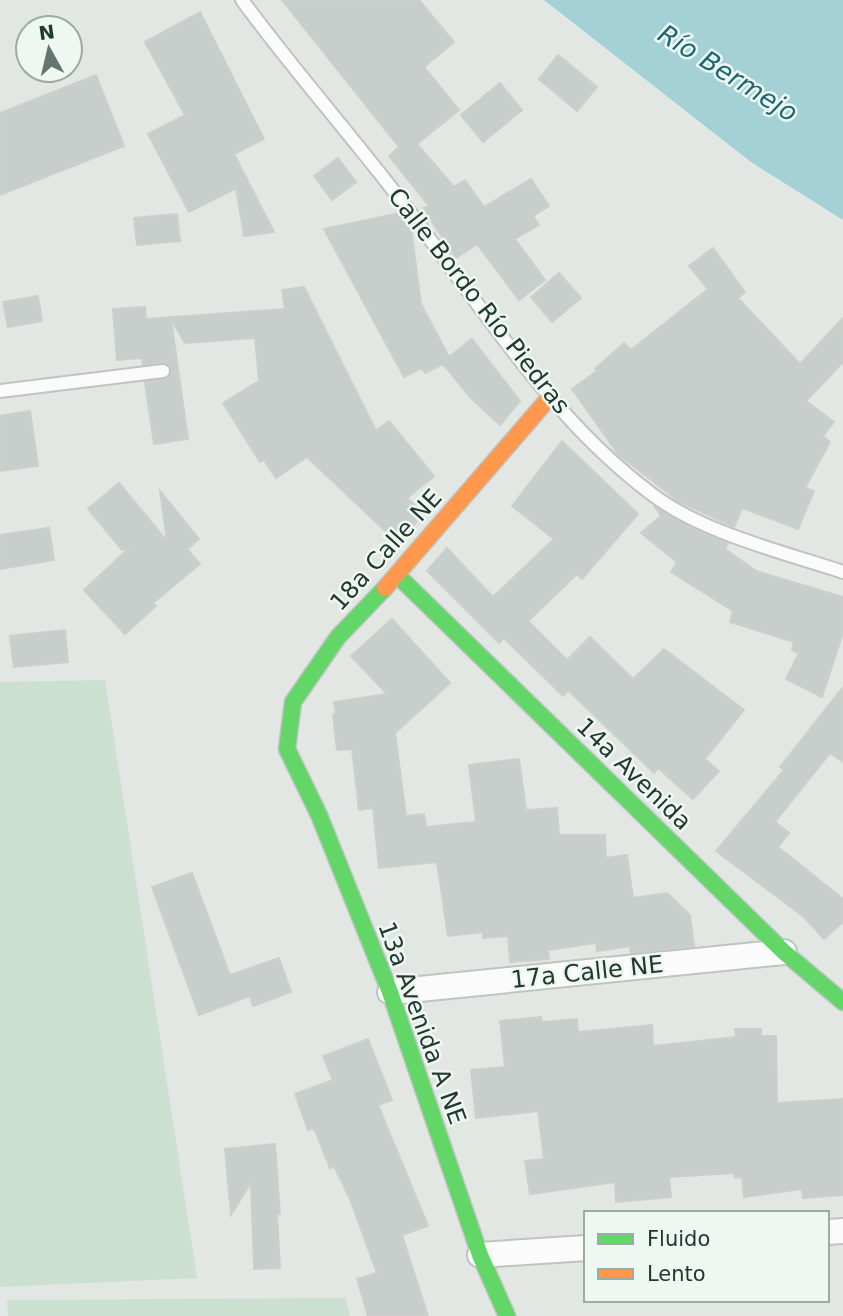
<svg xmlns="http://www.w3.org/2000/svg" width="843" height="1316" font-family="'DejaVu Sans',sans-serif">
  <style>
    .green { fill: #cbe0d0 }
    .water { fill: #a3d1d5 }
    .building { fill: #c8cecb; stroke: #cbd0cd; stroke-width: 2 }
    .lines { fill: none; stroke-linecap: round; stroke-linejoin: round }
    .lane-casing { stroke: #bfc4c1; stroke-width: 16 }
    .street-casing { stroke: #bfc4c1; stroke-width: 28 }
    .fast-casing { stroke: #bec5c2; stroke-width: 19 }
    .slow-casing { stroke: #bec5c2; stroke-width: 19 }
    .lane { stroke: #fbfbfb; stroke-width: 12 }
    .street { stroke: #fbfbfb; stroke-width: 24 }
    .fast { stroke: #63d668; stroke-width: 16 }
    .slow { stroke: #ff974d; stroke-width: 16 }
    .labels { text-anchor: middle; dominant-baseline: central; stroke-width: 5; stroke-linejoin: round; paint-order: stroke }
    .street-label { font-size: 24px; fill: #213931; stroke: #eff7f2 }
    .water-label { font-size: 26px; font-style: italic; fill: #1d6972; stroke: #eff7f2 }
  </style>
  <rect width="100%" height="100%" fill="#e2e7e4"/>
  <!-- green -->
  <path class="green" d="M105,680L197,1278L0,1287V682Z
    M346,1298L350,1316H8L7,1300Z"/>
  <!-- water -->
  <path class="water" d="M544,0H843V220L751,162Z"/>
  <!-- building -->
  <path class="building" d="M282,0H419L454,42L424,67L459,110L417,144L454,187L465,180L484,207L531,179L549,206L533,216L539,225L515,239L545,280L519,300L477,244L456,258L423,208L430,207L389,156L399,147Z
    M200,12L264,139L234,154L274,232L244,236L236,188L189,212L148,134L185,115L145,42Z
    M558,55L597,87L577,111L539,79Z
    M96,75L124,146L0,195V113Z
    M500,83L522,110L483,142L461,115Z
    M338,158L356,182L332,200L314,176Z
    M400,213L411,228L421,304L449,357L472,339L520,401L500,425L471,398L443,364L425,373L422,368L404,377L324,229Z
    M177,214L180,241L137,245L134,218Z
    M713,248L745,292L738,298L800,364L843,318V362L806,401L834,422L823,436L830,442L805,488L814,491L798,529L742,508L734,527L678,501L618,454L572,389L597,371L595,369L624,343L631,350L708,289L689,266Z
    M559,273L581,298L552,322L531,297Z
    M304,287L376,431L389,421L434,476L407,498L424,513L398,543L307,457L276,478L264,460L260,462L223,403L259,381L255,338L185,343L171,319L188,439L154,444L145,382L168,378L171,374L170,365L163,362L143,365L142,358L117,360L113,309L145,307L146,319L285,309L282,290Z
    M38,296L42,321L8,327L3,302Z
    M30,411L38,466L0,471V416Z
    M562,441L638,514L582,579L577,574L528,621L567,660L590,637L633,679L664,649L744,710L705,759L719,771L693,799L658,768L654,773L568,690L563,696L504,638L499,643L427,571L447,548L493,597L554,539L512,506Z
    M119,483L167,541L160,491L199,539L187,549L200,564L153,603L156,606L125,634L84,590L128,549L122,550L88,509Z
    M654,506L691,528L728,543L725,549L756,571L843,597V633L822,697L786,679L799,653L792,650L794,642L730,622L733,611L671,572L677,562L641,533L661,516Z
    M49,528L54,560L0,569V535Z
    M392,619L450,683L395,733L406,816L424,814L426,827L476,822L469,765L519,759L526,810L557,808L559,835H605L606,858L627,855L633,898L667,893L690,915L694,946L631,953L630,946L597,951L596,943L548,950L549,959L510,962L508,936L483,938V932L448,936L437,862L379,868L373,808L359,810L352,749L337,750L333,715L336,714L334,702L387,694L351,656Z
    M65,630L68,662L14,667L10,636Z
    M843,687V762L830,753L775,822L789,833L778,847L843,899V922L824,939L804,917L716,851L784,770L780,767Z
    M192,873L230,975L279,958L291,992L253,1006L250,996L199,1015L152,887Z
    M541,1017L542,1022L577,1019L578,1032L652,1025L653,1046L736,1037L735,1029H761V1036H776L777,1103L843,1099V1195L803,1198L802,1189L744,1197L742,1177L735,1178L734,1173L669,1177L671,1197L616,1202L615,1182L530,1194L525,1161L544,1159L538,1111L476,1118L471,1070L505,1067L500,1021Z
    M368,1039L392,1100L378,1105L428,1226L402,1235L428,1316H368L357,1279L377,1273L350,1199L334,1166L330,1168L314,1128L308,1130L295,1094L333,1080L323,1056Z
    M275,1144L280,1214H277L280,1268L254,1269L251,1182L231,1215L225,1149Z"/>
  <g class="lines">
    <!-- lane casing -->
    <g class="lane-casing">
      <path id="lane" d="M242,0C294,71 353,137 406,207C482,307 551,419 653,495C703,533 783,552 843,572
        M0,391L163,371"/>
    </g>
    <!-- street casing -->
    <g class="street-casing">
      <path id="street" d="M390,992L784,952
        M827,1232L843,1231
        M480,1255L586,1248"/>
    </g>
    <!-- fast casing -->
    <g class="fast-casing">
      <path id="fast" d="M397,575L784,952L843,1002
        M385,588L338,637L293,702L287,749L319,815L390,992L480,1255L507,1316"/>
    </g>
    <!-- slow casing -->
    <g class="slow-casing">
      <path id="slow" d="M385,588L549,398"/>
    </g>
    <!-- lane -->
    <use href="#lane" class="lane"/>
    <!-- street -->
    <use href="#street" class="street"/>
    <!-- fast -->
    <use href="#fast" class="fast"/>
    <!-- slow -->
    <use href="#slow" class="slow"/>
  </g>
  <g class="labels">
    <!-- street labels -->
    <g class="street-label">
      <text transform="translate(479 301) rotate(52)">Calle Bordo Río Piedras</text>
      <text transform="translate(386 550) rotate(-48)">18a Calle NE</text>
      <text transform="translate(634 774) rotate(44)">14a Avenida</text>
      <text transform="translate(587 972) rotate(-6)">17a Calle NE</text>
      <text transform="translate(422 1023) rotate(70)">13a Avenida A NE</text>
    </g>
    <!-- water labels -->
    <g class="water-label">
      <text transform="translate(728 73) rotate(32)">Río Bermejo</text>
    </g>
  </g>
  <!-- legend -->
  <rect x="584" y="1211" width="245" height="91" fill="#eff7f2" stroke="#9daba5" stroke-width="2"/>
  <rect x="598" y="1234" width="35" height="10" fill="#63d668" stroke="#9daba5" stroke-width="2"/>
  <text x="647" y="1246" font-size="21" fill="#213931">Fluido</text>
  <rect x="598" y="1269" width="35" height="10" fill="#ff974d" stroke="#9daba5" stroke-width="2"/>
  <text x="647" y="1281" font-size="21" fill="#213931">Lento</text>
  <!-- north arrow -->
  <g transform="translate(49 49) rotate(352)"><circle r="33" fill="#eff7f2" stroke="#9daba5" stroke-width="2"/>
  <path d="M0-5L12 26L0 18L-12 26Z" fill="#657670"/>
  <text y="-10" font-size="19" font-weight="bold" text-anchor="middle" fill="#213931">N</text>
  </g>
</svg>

* * *

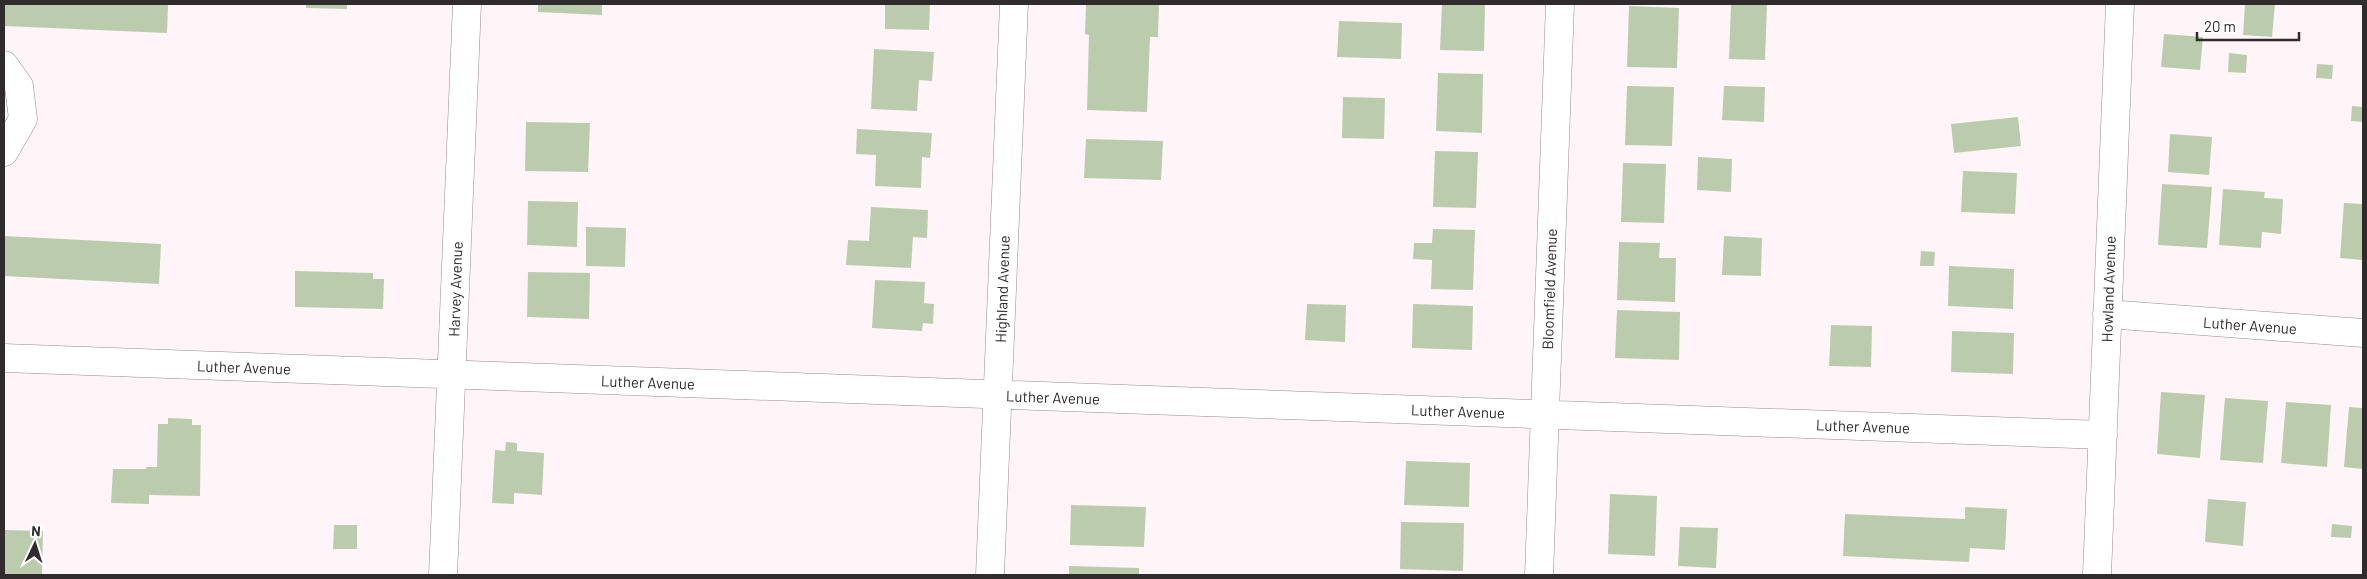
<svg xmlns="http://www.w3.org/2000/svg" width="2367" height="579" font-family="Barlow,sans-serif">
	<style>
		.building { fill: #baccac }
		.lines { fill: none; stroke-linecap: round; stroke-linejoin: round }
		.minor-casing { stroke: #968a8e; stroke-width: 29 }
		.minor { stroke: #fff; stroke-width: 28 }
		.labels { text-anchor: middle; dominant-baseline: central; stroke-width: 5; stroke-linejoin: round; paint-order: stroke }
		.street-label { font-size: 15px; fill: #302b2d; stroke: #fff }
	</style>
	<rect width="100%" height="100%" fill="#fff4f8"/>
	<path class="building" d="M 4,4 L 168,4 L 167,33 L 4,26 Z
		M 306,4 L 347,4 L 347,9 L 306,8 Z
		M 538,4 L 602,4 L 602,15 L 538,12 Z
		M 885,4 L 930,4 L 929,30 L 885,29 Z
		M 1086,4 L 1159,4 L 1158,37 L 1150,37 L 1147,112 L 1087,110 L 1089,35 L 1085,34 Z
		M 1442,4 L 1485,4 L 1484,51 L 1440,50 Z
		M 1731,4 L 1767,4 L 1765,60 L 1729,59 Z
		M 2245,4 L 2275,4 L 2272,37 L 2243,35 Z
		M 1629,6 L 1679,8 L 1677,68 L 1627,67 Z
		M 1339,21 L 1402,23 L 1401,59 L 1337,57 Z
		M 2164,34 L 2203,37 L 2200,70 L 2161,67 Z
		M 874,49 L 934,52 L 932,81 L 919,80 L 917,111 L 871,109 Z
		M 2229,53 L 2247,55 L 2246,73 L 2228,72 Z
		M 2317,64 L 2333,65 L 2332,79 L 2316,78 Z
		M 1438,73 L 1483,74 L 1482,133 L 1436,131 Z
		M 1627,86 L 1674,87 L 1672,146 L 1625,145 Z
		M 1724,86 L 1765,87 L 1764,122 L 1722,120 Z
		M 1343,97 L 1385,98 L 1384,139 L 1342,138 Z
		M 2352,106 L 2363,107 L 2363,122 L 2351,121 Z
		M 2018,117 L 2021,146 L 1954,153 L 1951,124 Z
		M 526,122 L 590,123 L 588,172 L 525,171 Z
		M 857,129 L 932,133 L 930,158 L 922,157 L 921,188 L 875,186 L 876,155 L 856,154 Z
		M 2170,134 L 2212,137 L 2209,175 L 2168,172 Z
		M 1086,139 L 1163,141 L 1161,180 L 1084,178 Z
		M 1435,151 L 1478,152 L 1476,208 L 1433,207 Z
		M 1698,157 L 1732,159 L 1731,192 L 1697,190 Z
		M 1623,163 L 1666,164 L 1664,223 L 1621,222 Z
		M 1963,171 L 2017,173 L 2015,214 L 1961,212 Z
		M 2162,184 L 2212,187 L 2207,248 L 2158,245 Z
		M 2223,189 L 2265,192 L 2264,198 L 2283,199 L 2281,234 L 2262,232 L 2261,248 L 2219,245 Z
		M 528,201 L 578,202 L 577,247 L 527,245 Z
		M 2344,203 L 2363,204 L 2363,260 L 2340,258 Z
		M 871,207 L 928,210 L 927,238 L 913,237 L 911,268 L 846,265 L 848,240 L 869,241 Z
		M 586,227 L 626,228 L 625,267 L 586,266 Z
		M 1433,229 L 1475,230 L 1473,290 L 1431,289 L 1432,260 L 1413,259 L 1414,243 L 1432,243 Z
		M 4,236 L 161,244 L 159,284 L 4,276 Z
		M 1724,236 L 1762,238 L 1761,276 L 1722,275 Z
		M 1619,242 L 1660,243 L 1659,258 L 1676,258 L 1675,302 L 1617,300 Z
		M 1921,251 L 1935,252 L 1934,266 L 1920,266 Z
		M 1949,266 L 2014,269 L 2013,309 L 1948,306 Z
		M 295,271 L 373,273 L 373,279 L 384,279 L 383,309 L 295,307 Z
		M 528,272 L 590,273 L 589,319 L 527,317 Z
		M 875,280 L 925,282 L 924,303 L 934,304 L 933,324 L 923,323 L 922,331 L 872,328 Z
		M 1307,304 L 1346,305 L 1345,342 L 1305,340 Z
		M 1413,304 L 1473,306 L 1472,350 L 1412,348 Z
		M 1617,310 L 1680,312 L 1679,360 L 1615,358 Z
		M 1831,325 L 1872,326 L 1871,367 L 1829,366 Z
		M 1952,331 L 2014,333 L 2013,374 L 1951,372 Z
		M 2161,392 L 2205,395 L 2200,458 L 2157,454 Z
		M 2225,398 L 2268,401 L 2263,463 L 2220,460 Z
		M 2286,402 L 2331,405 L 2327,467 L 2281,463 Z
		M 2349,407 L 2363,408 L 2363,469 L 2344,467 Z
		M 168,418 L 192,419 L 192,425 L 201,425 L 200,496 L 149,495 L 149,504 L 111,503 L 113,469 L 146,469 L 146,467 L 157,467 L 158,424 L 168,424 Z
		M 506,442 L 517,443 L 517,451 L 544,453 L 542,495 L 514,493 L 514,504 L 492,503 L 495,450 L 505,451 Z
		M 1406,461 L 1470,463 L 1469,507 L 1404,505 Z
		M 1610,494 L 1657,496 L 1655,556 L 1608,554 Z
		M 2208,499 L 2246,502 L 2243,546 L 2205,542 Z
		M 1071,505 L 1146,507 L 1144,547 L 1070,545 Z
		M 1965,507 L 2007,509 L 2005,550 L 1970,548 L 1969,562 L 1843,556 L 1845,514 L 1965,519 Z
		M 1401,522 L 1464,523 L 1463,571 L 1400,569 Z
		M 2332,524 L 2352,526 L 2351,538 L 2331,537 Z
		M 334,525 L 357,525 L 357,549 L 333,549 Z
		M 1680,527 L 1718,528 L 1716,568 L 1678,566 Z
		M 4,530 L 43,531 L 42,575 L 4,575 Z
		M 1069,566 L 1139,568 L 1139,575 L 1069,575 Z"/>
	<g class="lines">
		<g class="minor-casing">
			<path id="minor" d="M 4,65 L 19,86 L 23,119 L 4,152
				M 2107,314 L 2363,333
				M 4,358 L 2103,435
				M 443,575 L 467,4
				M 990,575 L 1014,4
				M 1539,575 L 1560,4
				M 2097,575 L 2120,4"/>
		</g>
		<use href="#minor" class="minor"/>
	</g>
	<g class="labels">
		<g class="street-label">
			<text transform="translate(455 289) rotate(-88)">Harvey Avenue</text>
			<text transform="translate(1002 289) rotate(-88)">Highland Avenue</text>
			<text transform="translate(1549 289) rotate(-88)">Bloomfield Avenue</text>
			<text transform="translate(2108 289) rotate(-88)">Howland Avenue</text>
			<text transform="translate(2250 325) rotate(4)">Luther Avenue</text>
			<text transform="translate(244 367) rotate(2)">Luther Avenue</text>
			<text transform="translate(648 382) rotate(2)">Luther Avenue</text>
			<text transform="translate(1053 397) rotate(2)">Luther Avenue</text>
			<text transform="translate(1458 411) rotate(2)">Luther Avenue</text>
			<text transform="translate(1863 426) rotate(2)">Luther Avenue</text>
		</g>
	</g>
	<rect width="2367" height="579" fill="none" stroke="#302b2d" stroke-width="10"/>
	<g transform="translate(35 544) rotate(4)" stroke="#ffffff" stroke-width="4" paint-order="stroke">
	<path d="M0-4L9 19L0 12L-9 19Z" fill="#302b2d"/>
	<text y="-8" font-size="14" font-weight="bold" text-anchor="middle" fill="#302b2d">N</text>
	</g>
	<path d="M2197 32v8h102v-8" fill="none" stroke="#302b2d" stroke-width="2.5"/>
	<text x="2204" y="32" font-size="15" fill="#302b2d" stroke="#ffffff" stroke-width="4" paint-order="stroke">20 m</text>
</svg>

* * *

§ **Task statement**
Show every line from the entries above in which "weight" appears.

§ **Written answer**
  <text y="-10" font-size="19" font-weight="bold" text-anchor="middle" fill="#213931">N</text>
	<text y="-8" font-size="14" font-weight="bold" text-anchor="middle" fill="#302b2d">N</text>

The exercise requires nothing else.